Task objective ::
Your copy should match the listing below word for word, with no images in it.

Available data ::
———
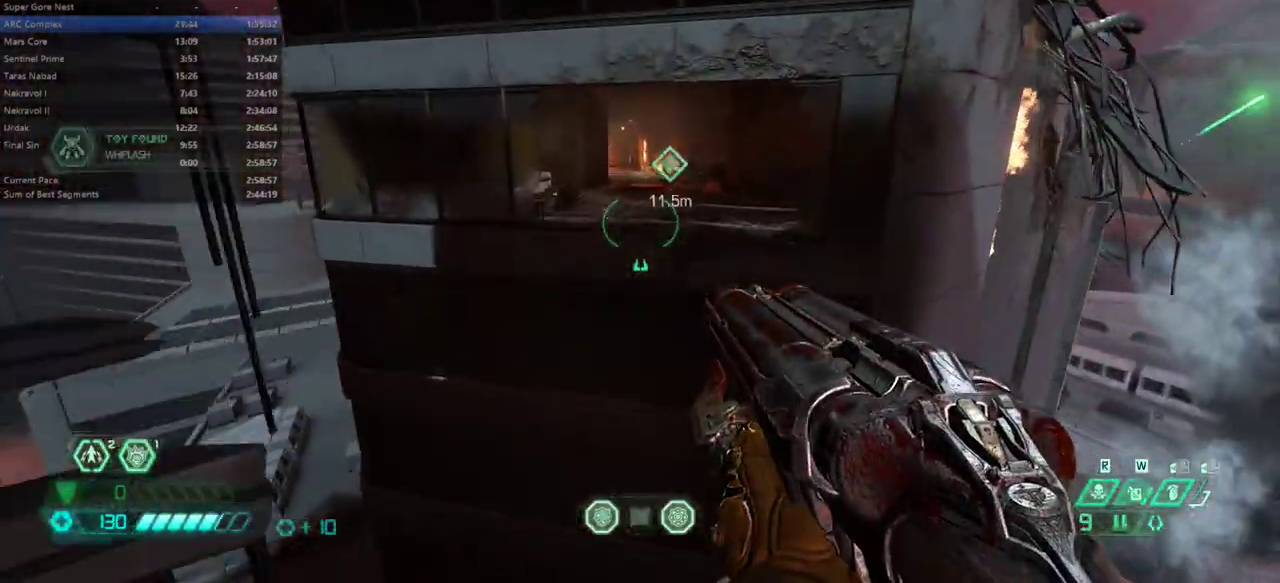
{"keys": ["e"], "mouse": [], "events": []}
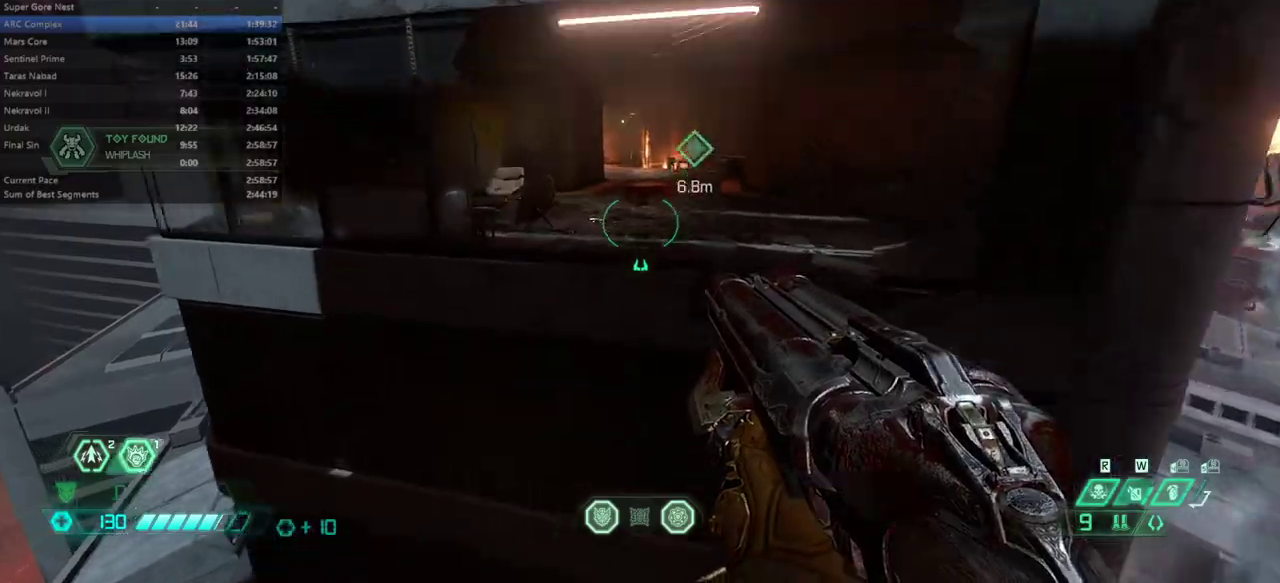
{"keys": ["e"], "mouse": [], "events": [[133, "space", "down"], [233, "space", "up"]]}
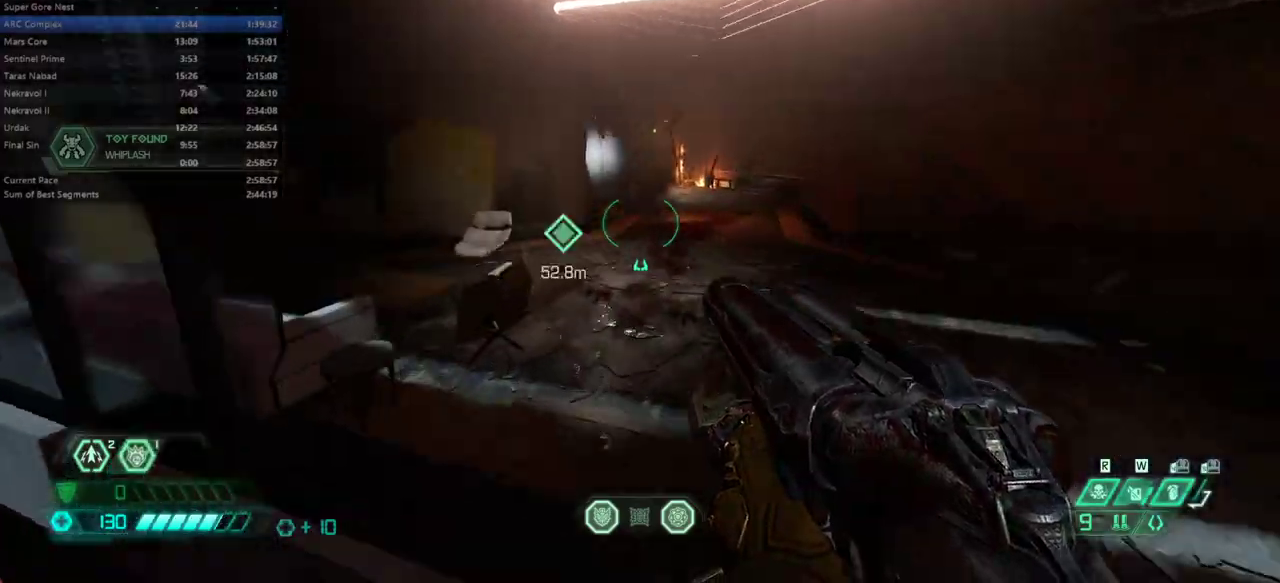
{"keys": ["e"], "mouse": [], "events": [[267, "f", "down"], [400, "f", "up"]]}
———
Exercise answer ::
{"keys": ["e"], "mouse": [], "events": []}
{"keys": ["e"], "mouse": [], "events": [[133, "space", "down"], [233, "space", "up"]]}
{"keys": ["e"], "mouse": [], "events": [[267, "f", "down"], [400, "f", "up"]]}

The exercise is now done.